Falsche Vorfreude
Ich stand vor dem Spiegel und machte mich fertig. Endlich hatte ich es geschafft, ein Treffen mit meinem Freund zu vereinbaren. Wir hatten nicht viel Kontakt gehabt in den letzten Tagen, deshalb freute ich mich umso mehr ihn endlich wieder sehen zu können. Er wohnt schon ein Stück weg von mir, aber diese Pause war länger als gewohnt. Ich hatte mir schon Sorgen gemacht, dass er vielleicht Schluss machen wollte oder etwas noch schlimmeres passiert sei, aber so dachte ich nicht mehr, dass ich so etwas noch zu befürchten hätte.
Wir sollten uns in 2 Stunden an der Salzach treffen, dort, wo wir uns kennengelernt hatten. Mit meinem Zeitplan war ich gut dabei, ich wäre sogar etwas zu früh dort gewesen. Eigentlich dachte ich, dass nichts mehr schieflaufen könnte, doch wie aus heiterem Himmel, war plötzlich meine Bürste weg! Ich wohne in einer WG, da kann es schon einmal passieren, dass man etwas verwechselt, aber meine Bürste hatte ich in meinem Zimmer liegen, und da kommt außer mir niemand hinein. Ich wollte ungebürstet nicht hinausgehen, also suchte ich sie.
Nach einer gefühlten Ewigkeit, die sich zum Glück nur als 10 Minuten herausstellte, fand ich sie. Ich glaube, dass ich vorher mit meinen Gedanken schon bei meinem Freund war, denn sie lag genau da, wo sie liegen sollte. Manchmal macht Liebe eben wortwörtlich blind. So machte ich mich nun etwas zu spät auf den Weg zu unserem Treffen. Auf dem Weg passierte Gott sei Dank nichts Ungeplantes mehr.
Als ich endlich etwas zu spät ankam, sah ich etwas, was ich nicht verkraften konnte. MEIN Freund mit einer anderen Frau in den Armen, lachend, so wie wir einst. Ich wusste nicht was ich machen sollte. Weggehen? Hingehen? Eigentlich wollte ich nur weg, aber meine Beine machten nicht das, was ich wollte. Anstatt weg, bewegte ich mich auf sie zu. In der kurzen Zeit, die mir noch blieb, versuchte ich in meinem Kopf Sätze zu bilden, aber es wollte und wollte mir nichts einfallen. In dem Moment war ich dankbar, dass ich manchmal einfach rede, ohne zu wissen, was genau ich sage.

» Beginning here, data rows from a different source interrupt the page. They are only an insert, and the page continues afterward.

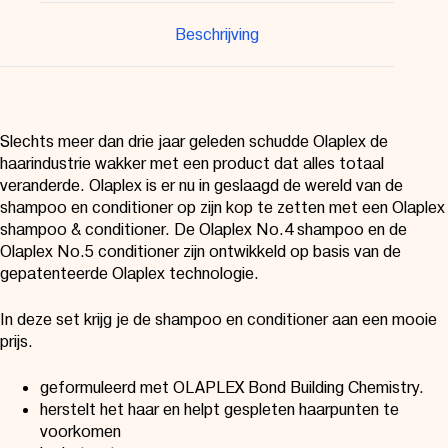
Beschrijving
Slechts meer dan drie jaar geleden schudde Olaplex de
haarindustrie wakker met een product dat alles totaal
veranderde. Olaplex is er nu in geslaagd de wereld van de
shampoo en conditioner op zijn kop te zetten met een Olaplex
shampoo & conditioner. De Olaplex No.4 shampoo en de
Olaplex No.5 conditioner zijn ontwikkeld op basis van de
gepatenteerde Olaplex technologie.
In deze set krijg je de shampoo en conditioner aan een mooie
prijs.
geformuleerd met OLAPLEX Bond Building Chemistry.
herstelt het haar en helpt gespleten haarpunten te
voorkomen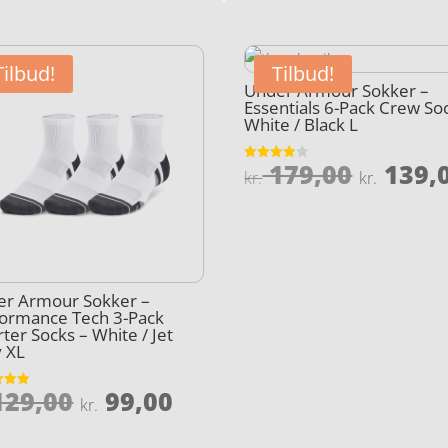
Tilbud!
Tilbud!
Under Armour Sokker –
Essentials 6-Pack Crew So
White / Black L
Den
179,00
139,
Vurderet
kr.
kr.
3.8
oprind
ud af 5
pris
var:
kr. 179
er Armour Sokker –
ormance Tech 3-Pack
ter Socks – White / Jet
 XL
Den
Den
29,00
99,00
et
le
kr.
oprindelige
aktuelle
5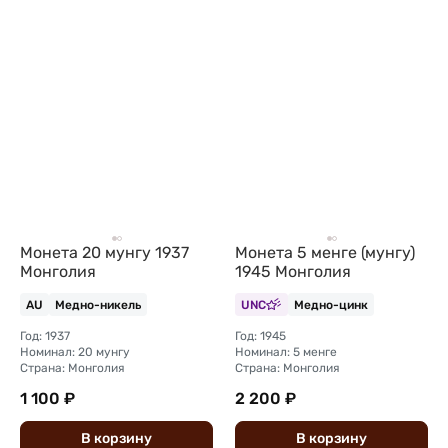
Монета 20 мунгу 1937
Монета 5 менге (мунгу)
Монголия
1945 Монголия
AU
Медно-никель
UNC
Медно-цинк
Год: 1937
Год: 1945
Номинал: 20 мунгу
Номинал: 5 менге
Страна: Монголия
Страна: Монголия
1 100 ₽
2 200 ₽
В
корзину
В
корзину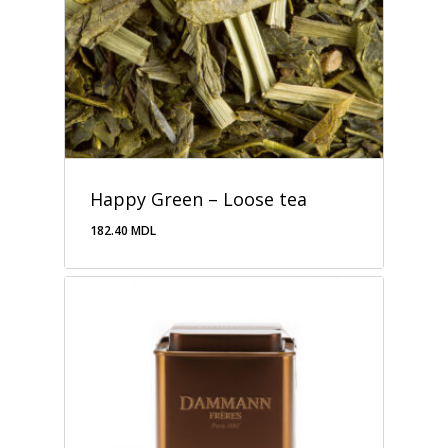
Happy Green – Loose tea
182.40
MDL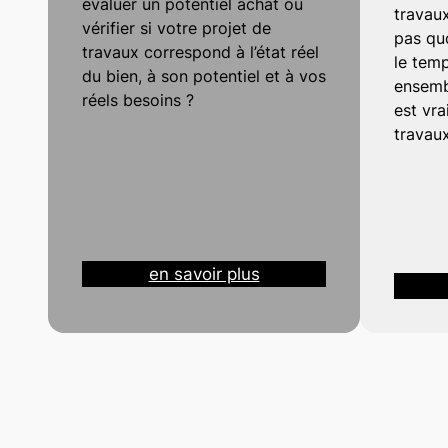
évaluer un potentiel achat ou
travau
vérifier si votre projet de
pas qu
travaux correspond à l’état réel
le temp
du bien, à son potentiel et à vos
ensembl
réels besoins ?
est vra
travaux
en savoir plus
→ Voir quelques une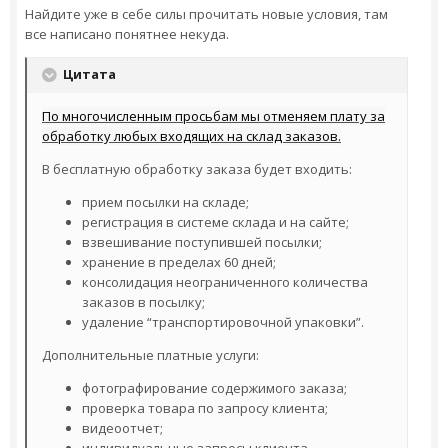
Найдите уже в себе силы прочитать новые условия, там
все написано понятнее некуда.
Цитата
По многочисленным просьбам мы отменяем плату за
обработку любых входящих на склад заказов.
В бесплатную обработку заказа будет входить:
прием посылки на складе;
регистрация в системе склада и на сайте;
взвешивание поступившей посылки;
хранение в пределах 60 дней;
консолидация неограниченного количества
заказов в посылку;
удаление “транспортировочной упаковки”.
Дополнительные платные услуги:
фотографирование содержимого заказа;
проверка товара по запросу клиента;
видеоотчет;
индивидуальные запросы клиента.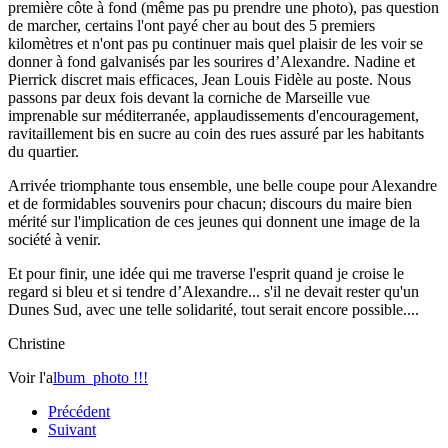
première côte à fond (même pas pu prendre une photo), pas question
de marcher, certains l'ont payé cher au bout des 5 premiers
kilomètres et n'ont pas pu continuer mais quel plaisir de les voir se
donner à fond galvanisés par les sourires d’Alexandre. Nadine et
Pierrick discret mais efficaces, Jean Louis Fidèle au poste. Nous
passons par deux fois devant la corniche de Marseille vue
imprenable sur méditerranée, applaudissements d'encouragement,
ravitaillement bis en sucre au coin des rues assuré par les habitants
du quartier.
Arrivée triomphante tous ensemble, une belle coupe pour Alexandre
et de formidables souvenirs pour chacun; discours du maire bien
mérité sur l'implication de ces jeunes qui donnent une image de la
société à venir.
Et pour finir, une idée qui me traverse l'esprit quand je croise le
regard si bleu et si tendre d’Alexandre... s'il ne devait rester qu'un
Dunes Sud, avec une telle solidarité, tout serait encore possible....
Christine
Voir l'a
lbum photo !!!
Précédent
Suivant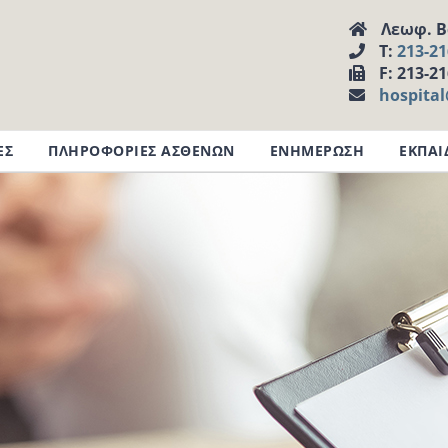
Λεωφ. Βα
Τ:
213-2
F: 213-2
hospita
ΕΣ
ΠΛΗΡΟΦΟΡΙΕΣ ΑΣΘΕΝΩΝ
ΕΝΗΜΕΡΩΣΗ
ΕΚΠΑΙ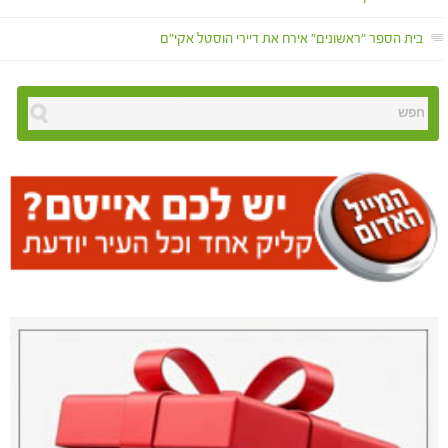
בית הספר "ראשונים" אירח את דיירי הוסטל אקי"ם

„Was fällt dir ein? !“, schrie ich ihn an. Er drehte sich um und schaute drein, als hätte er nicht mit mir gerechnet. „Was machst du denn hier?“, fragte er mich entgeistert, als wäre es jemand anderes gewesen, der mit mir ein Treffen vereinbart hatte. Ich schaute ihn baff an, und langsam schien ihm ein Licht aufzugehen. „Hör mal, es tut mir leid, ich wollte dir nicht schreiben, die Nachricht war für jemand anderen bestimmt“, „Für sie, oder?“ fragte ich ihn traurig. Er nickte nur. Mir schossen Tränen in die Augen, und als er das bemerkte, sagte er etwas, was nur ich in MEINER Situation hätte sagen können, und was mich am meisten verletzte. Mehr, als alles, was er sonst hätte machen können.